──────── Records provided ────────

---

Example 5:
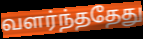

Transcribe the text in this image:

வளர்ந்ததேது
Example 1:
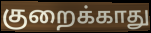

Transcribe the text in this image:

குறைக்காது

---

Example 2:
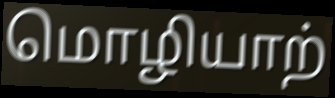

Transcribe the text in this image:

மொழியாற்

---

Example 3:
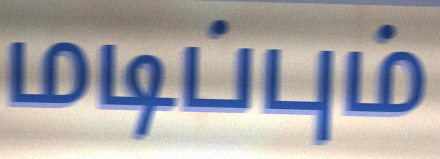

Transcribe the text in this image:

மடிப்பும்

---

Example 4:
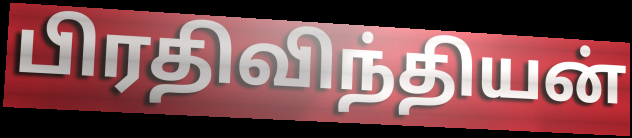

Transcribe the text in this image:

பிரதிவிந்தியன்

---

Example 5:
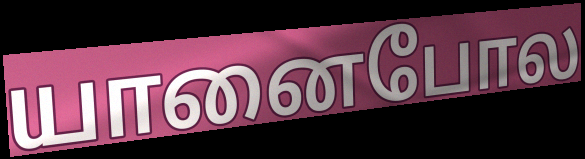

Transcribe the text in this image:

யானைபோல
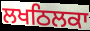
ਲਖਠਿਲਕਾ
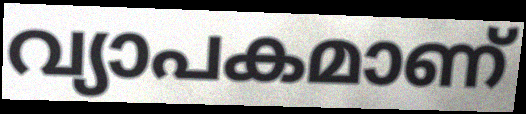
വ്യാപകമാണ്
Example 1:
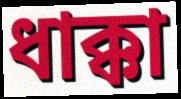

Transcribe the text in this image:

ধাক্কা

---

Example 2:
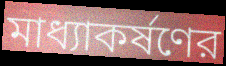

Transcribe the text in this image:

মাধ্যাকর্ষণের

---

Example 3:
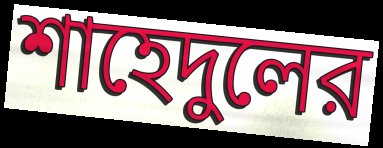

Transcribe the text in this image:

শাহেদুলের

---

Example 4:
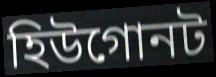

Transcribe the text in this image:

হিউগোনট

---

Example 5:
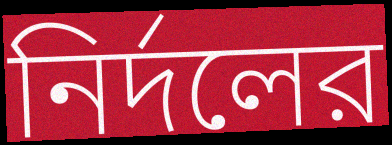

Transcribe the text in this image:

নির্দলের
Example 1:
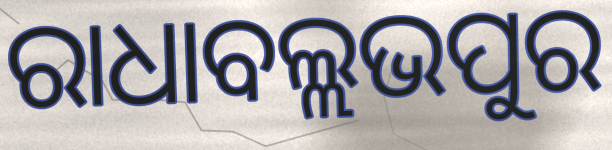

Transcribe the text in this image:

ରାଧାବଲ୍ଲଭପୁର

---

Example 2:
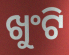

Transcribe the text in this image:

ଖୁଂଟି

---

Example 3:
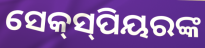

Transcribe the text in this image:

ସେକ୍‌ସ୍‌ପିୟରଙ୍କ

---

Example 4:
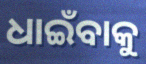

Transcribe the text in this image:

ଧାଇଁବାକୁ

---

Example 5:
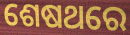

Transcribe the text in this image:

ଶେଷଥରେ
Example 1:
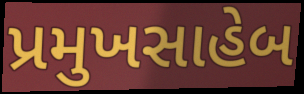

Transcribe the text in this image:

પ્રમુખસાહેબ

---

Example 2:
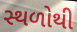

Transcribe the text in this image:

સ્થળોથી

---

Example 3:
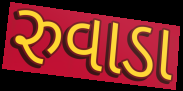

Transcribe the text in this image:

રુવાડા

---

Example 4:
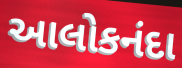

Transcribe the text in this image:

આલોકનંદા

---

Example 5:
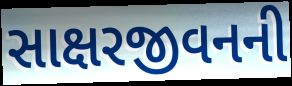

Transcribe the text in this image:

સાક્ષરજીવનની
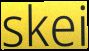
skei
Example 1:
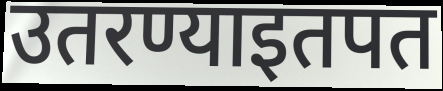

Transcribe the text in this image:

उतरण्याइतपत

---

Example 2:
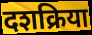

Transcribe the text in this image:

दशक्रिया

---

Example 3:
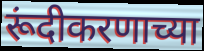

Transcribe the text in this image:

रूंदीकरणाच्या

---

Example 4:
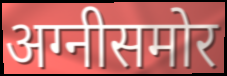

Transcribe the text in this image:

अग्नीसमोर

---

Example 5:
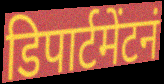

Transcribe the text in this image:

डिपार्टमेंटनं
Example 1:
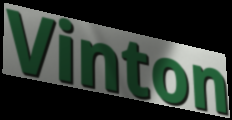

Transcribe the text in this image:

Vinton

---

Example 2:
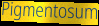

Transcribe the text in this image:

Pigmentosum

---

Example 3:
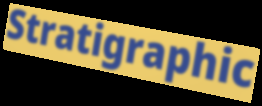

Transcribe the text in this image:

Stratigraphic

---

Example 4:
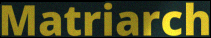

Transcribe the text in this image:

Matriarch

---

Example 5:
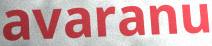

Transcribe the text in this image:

────────

Copy the entries above faithfully and omit every image.

---

Example 5:

Transcribe the text in this image:

வளர்ந்ததேது
Example 1:

Transcribe the text in this image:

குறைக்காது

---

Example 2:

Transcribe the text in this image:

மொழியாற்

---

Example 3:

Transcribe the text in this image:

மடிப்பும்

---

Example 4:

Transcribe the text in this image:

பிரதிவிந்தியன்

---

Example 5:

Transcribe the text in this image:

யானைபோல
ਲਖਠਿਲਕਾ
വ്യാപകമാണ്
Example 1:

Transcribe the text in this image:

ধাক্কা

---

Example 2:

Transcribe the text in this image:

মাধ্যাকর্ষণের

---

Example 3:

Transcribe the text in this image:

শাহেদুলের

---

Example 4:

Transcribe the text in this image:

হিউগোনট

---

Example 5:

Transcribe the text in this image:

নির্দলের
Example 1:

Transcribe the text in this image:

ରାଧାବଲ୍ଲଭପୁର

---

Example 2:

Transcribe the text in this image:

ଖୁଂଟି

---

Example 3:

Transcribe the text in this image:

ସେକ୍‌ସ୍‌ପିୟରଙ୍କ

---

Example 4:

Transcribe the text in this image:

ଧାଇଁବାକୁ

---

Example 5:

Transcribe the text in this image:

ଶେଷଥରେ
Example 1:

Transcribe the text in this image:

પ્રમુખસાહેબ

---

Example 2:

Transcribe the text in this image:

સ્થળોથી

---

Example 3:

Transcribe the text in this image:

રુવાડા

---

Example 4:

Transcribe the text in this image:

આલોકનંદા

---

Example 5:

Transcribe the text in this image:

સાક્ષરજીવનની
skei
Example 1:

Transcribe the text in this image:

उतरण्याइतपत

---

Example 2:

Transcribe the text in this image:

दशक्रिया

---

Example 3:

Transcribe the text in this image:

रूंदीकरणाच्या

---

Example 4:

Transcribe the text in this image:

अग्नीसमोर

---

Example 5:

Transcribe the text in this image:

डिपार्टमेंटनं
Example 1:

Transcribe the text in this image:

Vinton

---

Example 2:

Transcribe the text in this image:

Pigmentosum

---

Example 3:

Transcribe the text in this image:

Stratigraphic

---

Example 4:

Transcribe the text in this image:

Matriarch

---

Example 5:

Transcribe the text in this image:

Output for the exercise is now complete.